* **Dataset entries**
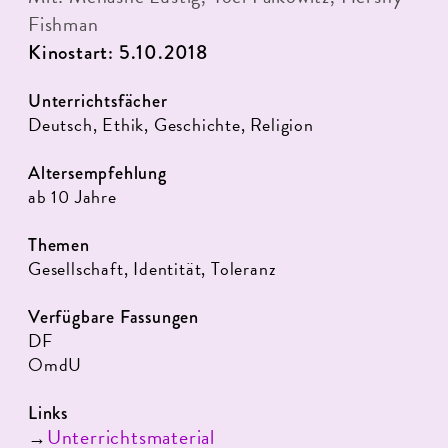
Fishman
Kinostart: 5.10.2018
Unterrichtsfächer
Deutsch, Ethik, Geschichte, Religion
Altersempfehlung
ab 10 Jahre
Themen
Gesellschaft, Identität, Toleranz
Verfügbare Fassungen
DF
OmdU
Links
Unterrichtsmaterial
→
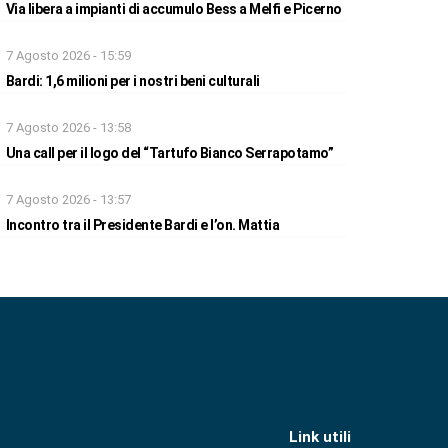
Via libera a impianti di accumulo Bess a Melfi e Picerno
7 Agosto 2026 - 15:59
Bardi: 1,6 milioni per i nostri beni culturali
7 Agosto 2026 - 13:58
Una call per il logo del “Tartufo Bianco Serrapotamo”
7 Agosto 2026 - 13:57
Incontro tra il Presidente Bardi e l’on. Mattia
Link utili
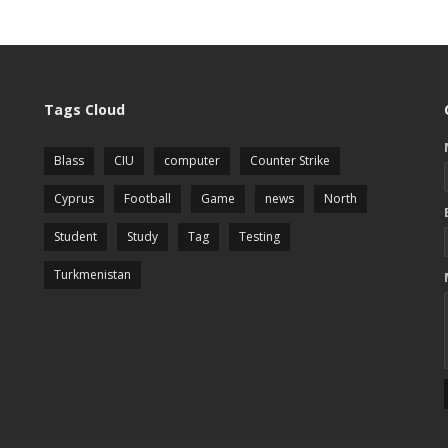
Tags Cloud
Blass
CIU
computer
Counter Strike
Cyprus
Football
Game
news
North
Student
Study
Tag
Testing
Turkmenistan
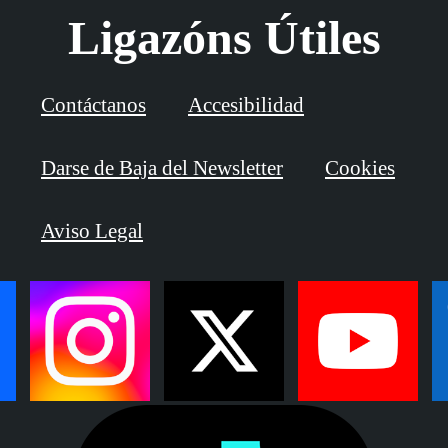
Ligazóns Útiles
Contáctanos
Accesibilidad
Darse de Baja del Newsletter
Cookies
Aviso Legal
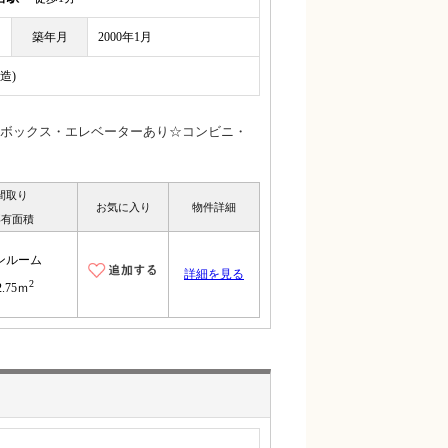
築年月
2000年1月
造)
ボックス・エレベーターあり☆コンビニ・
間取り
お気に入り
物件詳細
専有面積
ンルーム
詳細を見る
2
2.75ｍ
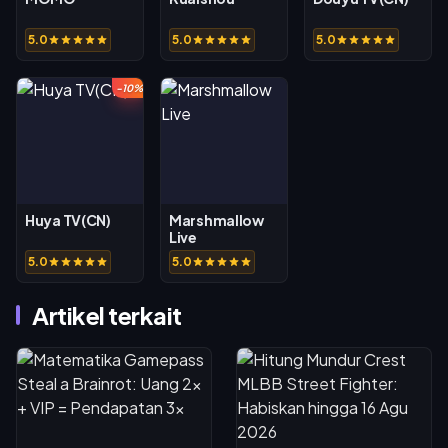
5.0
5.0
5.0
-10%
Huya TV(CN)
Marshmallow
Live
5.0
5.0
Artikel terkait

* **Work instruction**
Quote the items word for word, starting at the line that has "Ligazóns Útiles" and continuing through the last line of the items. Leave the pictures out of your answer.

* **Answer area**
Ligazóns Útiles
Contáctanos
Accesibilidad
Darse de Baja del Newsletter
Cookies
Aviso Legal
築年月
2000年1月
造)
ボックス・エレベーターあり☆コンビニ・
間取り
お気に入り
物件詳細
専有面積
ンルーム
詳細を見る
2
2.75ｍ
5.0
5.0
5.0
-10%
Huya TV(CN)
Marshmallow
Live
5.0
5.0
Artikel terkait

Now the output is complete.